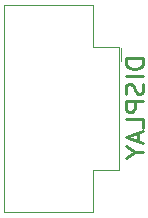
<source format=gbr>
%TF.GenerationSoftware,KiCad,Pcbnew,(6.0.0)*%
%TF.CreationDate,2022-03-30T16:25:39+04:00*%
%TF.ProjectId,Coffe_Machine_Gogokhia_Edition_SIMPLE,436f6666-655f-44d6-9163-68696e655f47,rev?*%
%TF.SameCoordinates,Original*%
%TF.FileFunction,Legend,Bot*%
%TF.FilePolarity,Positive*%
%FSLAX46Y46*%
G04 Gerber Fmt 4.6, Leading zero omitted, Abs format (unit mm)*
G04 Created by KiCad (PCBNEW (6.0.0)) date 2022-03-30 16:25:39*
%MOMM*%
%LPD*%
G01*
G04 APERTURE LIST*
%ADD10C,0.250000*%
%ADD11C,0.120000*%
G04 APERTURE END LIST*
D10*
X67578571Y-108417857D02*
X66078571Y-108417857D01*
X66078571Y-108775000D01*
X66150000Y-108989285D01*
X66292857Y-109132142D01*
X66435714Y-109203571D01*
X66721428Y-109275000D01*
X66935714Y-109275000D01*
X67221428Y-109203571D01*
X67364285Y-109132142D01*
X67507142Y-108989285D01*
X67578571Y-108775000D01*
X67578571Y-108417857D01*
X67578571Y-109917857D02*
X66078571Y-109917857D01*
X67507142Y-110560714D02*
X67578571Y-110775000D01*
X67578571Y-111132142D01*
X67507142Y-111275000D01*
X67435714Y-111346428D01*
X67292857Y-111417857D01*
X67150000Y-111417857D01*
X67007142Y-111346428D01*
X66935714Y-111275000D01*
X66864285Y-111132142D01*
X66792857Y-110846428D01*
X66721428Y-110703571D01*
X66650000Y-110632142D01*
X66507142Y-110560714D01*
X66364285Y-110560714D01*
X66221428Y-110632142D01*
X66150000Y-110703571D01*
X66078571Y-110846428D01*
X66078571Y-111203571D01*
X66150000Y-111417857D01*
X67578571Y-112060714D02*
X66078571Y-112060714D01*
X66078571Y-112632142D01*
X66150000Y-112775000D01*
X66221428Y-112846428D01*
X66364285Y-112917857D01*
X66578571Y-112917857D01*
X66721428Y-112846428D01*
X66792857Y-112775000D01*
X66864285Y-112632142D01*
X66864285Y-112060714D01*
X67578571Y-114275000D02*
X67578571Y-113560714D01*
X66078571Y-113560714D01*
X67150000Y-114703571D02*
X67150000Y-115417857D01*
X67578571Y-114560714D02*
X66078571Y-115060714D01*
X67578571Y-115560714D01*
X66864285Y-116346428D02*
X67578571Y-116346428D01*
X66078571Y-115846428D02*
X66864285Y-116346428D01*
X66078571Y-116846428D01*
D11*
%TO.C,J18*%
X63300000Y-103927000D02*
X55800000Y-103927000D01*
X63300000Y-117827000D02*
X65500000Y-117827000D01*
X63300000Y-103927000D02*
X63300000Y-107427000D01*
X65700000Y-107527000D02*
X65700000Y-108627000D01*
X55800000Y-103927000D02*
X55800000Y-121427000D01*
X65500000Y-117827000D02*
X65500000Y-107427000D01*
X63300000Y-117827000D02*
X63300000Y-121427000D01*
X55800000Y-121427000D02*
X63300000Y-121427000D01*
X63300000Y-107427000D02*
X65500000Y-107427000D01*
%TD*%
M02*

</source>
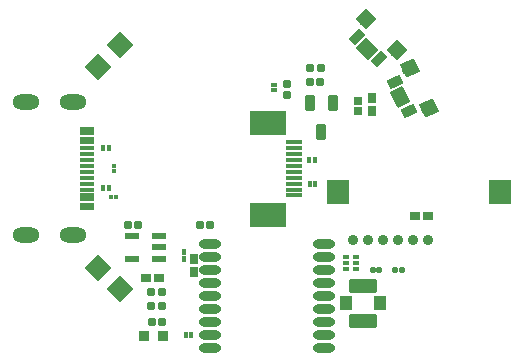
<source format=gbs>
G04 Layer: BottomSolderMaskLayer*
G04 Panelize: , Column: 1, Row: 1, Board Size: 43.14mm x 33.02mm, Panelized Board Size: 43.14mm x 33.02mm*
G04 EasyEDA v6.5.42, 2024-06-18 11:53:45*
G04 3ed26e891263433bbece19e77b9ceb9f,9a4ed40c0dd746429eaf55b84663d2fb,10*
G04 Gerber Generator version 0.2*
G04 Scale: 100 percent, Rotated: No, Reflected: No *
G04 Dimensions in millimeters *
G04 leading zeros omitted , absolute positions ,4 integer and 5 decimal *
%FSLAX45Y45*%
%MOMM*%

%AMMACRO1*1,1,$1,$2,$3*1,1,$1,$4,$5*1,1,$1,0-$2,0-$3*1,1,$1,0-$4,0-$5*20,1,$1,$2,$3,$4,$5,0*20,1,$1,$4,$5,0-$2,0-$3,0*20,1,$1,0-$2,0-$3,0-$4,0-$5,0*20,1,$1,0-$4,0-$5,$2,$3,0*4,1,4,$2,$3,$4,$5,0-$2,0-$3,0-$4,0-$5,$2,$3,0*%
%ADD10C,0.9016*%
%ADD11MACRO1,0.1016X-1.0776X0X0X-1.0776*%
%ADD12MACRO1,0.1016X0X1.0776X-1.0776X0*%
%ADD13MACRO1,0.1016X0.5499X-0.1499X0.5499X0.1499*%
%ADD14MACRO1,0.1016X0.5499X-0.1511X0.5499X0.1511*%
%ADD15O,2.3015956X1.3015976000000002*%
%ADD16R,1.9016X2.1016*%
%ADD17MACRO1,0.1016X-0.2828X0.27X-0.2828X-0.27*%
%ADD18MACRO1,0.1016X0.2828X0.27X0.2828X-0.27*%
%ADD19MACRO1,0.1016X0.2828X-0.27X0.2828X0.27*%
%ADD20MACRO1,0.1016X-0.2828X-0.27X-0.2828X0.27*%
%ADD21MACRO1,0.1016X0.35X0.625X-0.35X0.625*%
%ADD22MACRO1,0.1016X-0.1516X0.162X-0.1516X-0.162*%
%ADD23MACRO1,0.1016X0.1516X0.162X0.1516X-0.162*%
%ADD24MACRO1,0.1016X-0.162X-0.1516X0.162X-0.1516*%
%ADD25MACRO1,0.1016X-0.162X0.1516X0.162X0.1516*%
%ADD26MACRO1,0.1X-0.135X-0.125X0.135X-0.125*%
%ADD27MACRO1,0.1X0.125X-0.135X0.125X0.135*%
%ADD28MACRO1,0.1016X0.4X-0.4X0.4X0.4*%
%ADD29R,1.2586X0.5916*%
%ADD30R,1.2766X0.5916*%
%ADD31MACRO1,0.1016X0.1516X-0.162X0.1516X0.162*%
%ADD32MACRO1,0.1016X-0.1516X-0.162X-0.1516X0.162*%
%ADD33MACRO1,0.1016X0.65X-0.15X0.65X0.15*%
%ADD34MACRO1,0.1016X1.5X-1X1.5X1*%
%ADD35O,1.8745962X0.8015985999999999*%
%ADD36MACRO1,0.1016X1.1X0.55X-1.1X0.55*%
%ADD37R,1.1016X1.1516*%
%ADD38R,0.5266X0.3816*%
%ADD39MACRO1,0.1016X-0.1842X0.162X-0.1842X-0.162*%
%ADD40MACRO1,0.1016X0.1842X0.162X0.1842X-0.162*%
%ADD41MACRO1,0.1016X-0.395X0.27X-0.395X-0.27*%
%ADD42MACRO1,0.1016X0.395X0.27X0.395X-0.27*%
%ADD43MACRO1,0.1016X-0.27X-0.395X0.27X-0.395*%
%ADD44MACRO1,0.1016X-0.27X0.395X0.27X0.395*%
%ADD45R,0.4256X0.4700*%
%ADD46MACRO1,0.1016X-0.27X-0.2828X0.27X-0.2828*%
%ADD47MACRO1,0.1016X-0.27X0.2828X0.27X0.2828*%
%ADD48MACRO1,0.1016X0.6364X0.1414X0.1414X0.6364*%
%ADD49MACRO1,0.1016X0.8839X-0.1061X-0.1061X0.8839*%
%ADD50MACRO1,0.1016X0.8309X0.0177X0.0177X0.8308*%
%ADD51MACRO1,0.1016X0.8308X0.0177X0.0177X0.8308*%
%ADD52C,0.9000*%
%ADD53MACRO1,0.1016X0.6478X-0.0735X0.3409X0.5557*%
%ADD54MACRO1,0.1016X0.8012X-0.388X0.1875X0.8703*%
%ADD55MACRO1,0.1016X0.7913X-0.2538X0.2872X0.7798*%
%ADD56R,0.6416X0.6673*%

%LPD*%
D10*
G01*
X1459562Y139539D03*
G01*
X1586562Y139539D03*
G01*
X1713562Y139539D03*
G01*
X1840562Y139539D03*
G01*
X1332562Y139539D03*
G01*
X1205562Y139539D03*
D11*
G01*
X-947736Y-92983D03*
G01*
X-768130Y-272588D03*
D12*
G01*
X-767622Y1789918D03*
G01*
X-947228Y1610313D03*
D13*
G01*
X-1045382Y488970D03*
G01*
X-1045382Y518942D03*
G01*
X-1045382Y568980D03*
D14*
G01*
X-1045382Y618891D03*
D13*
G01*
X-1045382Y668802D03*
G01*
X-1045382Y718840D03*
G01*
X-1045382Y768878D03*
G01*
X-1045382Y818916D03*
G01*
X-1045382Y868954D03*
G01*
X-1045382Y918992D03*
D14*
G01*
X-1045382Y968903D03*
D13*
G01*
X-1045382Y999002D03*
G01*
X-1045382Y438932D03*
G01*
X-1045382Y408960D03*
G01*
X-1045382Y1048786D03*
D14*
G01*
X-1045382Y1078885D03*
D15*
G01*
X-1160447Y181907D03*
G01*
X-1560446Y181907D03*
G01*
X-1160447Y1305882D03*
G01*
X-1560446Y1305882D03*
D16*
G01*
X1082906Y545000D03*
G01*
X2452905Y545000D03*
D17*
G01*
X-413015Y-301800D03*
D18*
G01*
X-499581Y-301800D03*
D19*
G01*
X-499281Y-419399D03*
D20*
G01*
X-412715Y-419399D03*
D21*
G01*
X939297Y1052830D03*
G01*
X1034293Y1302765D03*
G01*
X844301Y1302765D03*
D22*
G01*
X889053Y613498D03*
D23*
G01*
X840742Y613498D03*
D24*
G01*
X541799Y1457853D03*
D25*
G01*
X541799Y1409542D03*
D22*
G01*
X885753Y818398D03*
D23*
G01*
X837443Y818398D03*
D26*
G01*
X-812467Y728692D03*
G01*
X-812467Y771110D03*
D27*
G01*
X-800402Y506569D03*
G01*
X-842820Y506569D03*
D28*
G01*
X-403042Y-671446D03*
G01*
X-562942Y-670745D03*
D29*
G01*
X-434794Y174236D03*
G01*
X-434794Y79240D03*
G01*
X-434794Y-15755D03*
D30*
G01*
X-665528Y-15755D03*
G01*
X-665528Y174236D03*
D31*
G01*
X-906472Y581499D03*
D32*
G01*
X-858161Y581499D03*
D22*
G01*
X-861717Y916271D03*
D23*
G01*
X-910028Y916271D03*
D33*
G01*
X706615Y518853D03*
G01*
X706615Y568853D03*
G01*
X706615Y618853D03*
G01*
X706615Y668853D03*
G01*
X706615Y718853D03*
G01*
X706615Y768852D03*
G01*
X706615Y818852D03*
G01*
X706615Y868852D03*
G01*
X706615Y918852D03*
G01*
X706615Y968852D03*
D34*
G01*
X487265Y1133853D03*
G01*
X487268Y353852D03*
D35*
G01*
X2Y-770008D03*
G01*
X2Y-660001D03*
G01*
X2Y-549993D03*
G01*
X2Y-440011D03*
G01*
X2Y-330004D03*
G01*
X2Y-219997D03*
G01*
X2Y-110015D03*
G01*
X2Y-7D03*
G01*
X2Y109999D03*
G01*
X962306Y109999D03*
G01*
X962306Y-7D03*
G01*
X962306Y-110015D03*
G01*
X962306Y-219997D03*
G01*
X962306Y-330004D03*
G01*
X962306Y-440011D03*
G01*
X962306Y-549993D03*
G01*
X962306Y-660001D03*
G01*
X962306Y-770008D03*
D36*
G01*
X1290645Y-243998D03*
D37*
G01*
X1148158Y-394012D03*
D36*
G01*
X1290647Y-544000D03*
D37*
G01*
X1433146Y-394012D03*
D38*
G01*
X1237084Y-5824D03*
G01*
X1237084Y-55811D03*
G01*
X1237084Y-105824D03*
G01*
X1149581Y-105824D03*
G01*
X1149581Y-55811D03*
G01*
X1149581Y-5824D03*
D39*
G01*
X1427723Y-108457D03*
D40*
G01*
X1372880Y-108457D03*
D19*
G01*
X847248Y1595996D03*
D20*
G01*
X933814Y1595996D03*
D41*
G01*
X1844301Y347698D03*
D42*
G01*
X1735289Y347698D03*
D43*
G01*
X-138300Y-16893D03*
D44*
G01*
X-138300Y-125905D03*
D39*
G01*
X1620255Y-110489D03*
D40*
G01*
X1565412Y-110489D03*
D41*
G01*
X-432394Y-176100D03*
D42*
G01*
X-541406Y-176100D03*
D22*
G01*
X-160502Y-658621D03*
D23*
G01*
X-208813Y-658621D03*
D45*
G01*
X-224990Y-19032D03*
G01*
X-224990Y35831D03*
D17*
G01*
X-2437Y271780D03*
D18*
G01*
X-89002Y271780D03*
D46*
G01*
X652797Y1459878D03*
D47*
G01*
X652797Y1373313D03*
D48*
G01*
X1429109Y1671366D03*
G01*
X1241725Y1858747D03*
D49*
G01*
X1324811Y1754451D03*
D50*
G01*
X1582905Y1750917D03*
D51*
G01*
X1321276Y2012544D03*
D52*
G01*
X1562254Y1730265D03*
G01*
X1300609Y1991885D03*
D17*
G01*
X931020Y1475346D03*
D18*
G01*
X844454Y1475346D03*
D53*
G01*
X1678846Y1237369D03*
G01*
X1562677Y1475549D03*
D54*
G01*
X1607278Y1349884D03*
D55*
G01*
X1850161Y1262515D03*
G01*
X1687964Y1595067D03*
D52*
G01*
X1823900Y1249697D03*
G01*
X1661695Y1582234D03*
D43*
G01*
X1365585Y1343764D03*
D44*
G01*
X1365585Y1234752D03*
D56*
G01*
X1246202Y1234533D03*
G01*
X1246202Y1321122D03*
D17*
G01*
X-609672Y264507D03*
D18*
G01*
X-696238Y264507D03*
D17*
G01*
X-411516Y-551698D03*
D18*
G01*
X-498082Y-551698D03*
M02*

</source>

☆ ☆ ☆ ☆ ☆

Nothing but the lines above from the one containing "X-1045382Y968903D03*" through the one containing "X2Y-770008D03*" should appear in the answer, each repeated exactly.

X-1045382Y968903D03*
D13*
G01*
X-1045382Y999002D03*
G01*
X-1045382Y438932D03*
G01*
X-1045382Y408960D03*
G01*
X-1045382Y1048786D03*
D14*
G01*
X-1045382Y1078885D03*
D15*
G01*
X-1160447Y181907D03*
G01*
X-1560446Y181907D03*
G01*
X-1160447Y1305882D03*
G01*
X-1560446Y1305882D03*
D16*
G01*
X1082906Y545000D03*
G01*
X2452905Y545000D03*
D17*
G01*
X-413015Y-301800D03*
D18*
G01*
X-499581Y-301800D03*
D19*
G01*
X-499281Y-419399D03*
D20*
G01*
X-412715Y-419399D03*
D21*
G01*
X939297Y1052830D03*
G01*
X1034293Y1302765D03*
G01*
X844301Y1302765D03*
D22*
G01*
X889053Y613498D03*
D23*
G01*
X840742Y613498D03*
D24*
G01*
X541799Y1457853D03*
D25*
G01*
X541799Y1409542D03*
D22*
G01*
X885753Y818398D03*
D23*
G01*
X837443Y818398D03*
D26*
G01*
X-812467Y728692D03*
G01*
X-812467Y771110D03*
D27*
G01*
X-800402Y506569D03*
G01*
X-842820Y506569D03*
D28*
G01*
X-403042Y-671446D03*
G01*
X-562942Y-670745D03*
D29*
G01*
X-434794Y174236D03*
G01*
X-434794Y79240D03*
G01*
X-434794Y-15755D03*
D30*
G01*
X-665528Y-15755D03*
G01*
X-665528Y174236D03*
D31*
G01*
X-906472Y581499D03*
D32*
G01*
X-858161Y581499D03*
D22*
G01*
X-861717Y916271D03*
D23*
G01*
X-910028Y916271D03*
D33*
G01*
X706615Y518853D03*
G01*
X706615Y568853D03*
G01*
X706615Y618853D03*
G01*
X706615Y668853D03*
G01*
X706615Y718853D03*
G01*
X706615Y768852D03*
G01*
X706615Y818852D03*
G01*
X706615Y868852D03*
G01*
X706615Y918852D03*
G01*
X706615Y968852D03*
D34*
G01*
X487265Y1133853D03*
G01*
X487268Y353852D03*
D35*
G01*
X2Y-770008D03*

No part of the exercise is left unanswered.